Collected data:
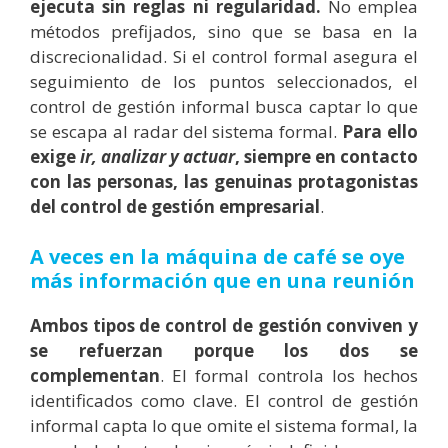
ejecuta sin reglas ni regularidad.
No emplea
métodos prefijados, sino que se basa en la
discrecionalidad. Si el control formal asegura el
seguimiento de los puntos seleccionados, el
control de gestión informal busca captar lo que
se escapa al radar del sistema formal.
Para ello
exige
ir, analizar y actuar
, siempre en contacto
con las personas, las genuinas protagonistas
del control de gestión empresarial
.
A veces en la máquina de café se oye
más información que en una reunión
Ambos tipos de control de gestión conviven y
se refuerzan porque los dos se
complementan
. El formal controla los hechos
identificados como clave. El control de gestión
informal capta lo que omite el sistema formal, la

...

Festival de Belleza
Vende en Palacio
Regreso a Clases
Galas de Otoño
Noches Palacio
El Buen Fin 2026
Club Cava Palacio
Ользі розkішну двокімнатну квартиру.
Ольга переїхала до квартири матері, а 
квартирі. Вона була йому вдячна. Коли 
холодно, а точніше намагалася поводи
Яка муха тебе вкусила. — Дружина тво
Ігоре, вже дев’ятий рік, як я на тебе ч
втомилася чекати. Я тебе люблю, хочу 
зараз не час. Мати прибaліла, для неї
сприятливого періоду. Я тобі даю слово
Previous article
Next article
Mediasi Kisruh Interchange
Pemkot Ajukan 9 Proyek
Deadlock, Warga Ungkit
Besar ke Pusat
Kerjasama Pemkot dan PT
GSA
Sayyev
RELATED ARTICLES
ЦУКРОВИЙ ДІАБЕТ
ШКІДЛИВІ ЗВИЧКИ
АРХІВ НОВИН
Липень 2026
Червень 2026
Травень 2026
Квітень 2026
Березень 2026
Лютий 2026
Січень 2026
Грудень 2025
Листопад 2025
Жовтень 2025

Instruction> Your task for the entries above: copy exactly the span starting with the line with "Яка муха тебе вкусила. — Дружина тво" and going on through the line with "RELATED ARTICLES", both lines included, and nothing else.

Task output>
Яка муха тебе вкусила. — Дружина тво
Ігоре, вже дев’ятий рік, як я на тебе ч
втомилася чекати. Я тебе люблю, хочу 
зараз не час. Мати прибaліла, для неї
сприятливого періоду. Я тобі даю слово
Previous article
Next article
Mediasi Kisruh Interchange
Pemkot Ajukan 9 Proyek
Deadlock, Warga Ungkit
Besar ke Pusat
Kerjasama Pemkot dan PT
GSA
Sayyev
RELATED ARTICLES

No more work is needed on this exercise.